# Exercise task:
Copy the records word for word, from the start through the line containing "Inoxpran | Points: 107 -> 105", including that line.
** begin Excerpted data **
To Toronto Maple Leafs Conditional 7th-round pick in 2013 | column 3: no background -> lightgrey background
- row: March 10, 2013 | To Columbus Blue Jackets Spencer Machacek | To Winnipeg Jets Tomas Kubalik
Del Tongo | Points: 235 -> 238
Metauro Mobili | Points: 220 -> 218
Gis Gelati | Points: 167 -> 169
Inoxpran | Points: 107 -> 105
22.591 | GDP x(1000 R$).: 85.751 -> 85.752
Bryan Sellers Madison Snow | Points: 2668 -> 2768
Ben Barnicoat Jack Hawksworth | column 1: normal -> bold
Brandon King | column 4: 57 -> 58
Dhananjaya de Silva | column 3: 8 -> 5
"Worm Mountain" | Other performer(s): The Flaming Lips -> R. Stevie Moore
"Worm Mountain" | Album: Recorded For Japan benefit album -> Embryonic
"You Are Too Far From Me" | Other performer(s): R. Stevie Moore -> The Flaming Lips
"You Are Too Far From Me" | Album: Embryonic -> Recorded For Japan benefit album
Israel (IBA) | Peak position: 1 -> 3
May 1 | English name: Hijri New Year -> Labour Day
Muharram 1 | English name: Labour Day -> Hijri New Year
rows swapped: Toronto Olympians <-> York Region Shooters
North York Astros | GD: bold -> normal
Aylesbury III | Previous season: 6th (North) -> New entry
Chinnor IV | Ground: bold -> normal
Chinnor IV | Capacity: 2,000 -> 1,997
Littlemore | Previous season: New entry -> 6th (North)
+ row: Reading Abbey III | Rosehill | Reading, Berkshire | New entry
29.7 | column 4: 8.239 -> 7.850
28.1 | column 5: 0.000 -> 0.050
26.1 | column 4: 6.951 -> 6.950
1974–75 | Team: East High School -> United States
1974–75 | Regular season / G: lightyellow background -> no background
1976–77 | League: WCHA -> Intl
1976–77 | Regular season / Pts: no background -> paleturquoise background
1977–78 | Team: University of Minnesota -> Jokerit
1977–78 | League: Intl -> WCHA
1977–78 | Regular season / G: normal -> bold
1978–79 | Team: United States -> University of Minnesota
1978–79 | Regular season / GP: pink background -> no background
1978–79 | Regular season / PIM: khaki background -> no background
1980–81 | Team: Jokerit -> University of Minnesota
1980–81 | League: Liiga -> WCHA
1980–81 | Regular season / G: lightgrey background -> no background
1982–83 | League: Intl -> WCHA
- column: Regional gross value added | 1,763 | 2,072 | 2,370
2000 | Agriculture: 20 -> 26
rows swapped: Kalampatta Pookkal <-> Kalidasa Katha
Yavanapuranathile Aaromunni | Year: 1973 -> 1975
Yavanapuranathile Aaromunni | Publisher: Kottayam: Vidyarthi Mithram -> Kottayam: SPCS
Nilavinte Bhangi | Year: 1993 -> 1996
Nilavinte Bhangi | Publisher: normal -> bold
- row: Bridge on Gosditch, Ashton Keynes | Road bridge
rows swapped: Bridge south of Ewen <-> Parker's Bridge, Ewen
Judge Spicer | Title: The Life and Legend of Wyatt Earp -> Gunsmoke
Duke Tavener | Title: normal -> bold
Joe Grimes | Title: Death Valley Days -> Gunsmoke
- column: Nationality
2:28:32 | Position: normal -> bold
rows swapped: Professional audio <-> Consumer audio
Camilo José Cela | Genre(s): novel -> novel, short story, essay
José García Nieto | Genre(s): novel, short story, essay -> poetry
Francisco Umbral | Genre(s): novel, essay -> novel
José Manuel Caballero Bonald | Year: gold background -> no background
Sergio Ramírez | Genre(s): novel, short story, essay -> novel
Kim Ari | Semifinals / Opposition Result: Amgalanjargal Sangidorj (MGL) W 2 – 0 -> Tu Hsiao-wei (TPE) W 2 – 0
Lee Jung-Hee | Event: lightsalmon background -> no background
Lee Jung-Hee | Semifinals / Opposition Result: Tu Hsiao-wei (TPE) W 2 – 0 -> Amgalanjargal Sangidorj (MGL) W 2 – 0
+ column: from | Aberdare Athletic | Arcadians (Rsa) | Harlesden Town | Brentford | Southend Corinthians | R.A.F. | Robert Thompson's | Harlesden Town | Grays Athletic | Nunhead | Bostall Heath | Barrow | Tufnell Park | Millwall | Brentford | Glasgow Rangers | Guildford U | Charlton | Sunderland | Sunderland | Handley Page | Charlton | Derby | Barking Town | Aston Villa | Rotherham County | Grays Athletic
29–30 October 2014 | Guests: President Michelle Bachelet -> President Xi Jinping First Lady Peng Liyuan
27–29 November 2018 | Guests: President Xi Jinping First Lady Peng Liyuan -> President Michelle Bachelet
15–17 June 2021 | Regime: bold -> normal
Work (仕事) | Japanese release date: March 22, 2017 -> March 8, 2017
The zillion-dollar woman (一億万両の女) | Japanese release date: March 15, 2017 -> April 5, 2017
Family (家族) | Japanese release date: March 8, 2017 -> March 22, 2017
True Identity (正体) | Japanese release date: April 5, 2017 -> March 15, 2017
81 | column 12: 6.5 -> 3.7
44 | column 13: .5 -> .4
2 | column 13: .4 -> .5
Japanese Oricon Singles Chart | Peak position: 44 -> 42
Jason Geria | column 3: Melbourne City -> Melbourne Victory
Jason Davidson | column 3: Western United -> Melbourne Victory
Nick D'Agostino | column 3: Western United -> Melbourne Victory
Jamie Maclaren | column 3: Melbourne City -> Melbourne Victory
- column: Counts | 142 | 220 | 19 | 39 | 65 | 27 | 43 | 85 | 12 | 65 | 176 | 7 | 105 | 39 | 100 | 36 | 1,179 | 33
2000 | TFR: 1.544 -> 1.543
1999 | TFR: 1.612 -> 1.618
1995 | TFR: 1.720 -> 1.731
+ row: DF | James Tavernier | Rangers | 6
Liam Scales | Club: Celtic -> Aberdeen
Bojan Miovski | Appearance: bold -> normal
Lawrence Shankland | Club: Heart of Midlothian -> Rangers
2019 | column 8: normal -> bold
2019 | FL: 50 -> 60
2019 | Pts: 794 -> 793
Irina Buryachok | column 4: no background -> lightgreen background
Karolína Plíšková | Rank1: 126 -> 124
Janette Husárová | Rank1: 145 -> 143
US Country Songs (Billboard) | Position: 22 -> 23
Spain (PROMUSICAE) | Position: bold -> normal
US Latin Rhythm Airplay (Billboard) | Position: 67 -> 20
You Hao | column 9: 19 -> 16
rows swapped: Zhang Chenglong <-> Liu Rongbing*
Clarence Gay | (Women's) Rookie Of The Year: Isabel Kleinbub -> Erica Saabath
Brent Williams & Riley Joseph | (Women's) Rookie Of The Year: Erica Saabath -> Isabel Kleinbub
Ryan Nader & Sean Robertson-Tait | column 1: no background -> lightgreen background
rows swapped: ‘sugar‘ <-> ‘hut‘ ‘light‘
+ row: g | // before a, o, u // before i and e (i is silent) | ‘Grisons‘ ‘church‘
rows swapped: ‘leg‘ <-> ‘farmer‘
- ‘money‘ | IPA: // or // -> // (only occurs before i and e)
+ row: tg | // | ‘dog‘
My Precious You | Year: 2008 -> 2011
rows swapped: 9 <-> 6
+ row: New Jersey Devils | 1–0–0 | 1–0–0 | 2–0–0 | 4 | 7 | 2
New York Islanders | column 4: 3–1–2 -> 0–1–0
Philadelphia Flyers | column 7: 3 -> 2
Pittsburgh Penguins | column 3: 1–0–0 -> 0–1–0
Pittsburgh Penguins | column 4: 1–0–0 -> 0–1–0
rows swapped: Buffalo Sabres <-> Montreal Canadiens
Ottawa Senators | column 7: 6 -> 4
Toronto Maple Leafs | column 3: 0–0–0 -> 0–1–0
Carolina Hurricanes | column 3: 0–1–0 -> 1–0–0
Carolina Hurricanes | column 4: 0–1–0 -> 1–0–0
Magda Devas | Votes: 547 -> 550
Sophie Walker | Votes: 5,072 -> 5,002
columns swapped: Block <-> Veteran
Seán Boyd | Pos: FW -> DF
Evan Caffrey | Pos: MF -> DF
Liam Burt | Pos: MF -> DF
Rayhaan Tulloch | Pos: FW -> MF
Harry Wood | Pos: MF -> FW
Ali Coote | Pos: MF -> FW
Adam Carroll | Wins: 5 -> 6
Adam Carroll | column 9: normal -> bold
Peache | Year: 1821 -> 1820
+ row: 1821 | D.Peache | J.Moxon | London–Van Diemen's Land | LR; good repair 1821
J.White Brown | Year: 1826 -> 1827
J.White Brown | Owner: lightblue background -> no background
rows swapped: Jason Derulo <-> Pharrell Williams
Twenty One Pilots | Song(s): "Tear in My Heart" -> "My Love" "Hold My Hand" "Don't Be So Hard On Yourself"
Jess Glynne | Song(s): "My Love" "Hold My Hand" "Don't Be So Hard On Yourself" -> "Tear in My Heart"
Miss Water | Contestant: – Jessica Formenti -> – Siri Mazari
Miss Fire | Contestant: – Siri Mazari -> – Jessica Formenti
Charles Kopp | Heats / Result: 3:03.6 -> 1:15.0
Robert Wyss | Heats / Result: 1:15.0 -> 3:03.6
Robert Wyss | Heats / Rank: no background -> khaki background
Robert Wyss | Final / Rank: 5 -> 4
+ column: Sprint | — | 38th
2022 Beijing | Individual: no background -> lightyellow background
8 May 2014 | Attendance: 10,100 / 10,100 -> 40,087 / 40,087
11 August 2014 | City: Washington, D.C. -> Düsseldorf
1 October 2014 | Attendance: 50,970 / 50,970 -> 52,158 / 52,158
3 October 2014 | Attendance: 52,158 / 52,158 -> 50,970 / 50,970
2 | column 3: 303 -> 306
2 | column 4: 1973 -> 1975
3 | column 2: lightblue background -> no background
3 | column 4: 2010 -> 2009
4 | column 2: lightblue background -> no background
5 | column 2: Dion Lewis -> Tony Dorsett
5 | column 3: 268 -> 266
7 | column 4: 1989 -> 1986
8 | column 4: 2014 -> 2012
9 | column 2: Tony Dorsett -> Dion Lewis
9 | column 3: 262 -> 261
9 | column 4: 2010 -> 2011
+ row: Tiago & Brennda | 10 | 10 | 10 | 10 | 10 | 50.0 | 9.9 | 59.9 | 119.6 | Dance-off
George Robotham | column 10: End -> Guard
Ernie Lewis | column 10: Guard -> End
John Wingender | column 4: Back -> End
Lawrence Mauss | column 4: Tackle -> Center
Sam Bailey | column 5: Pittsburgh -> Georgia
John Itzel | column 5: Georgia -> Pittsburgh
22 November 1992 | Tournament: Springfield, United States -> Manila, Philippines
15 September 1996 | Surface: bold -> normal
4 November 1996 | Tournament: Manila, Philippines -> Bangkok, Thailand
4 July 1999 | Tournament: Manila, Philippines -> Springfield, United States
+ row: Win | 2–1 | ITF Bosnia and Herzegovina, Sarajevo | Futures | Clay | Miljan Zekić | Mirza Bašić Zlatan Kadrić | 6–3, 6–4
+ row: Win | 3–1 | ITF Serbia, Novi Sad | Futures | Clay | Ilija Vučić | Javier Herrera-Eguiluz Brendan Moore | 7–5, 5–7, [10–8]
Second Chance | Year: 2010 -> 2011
** end Excerpted data **
# Completed task:
To Toronto Maple Leafs Conditional 7th-round pick in 2013 | column 3: no background -> lightgrey background
- row: March 10, 2013 | To Columbus Blue Jackets Spencer Machacek | To Winnipeg Jets Tomas Kubalik
Del Tongo | Points: 235 -> 238
Metauro Mobili | Points: 220 -> 218
Gis Gelati | Points: 167 -> 169
Inoxpran | Points: 107 -> 105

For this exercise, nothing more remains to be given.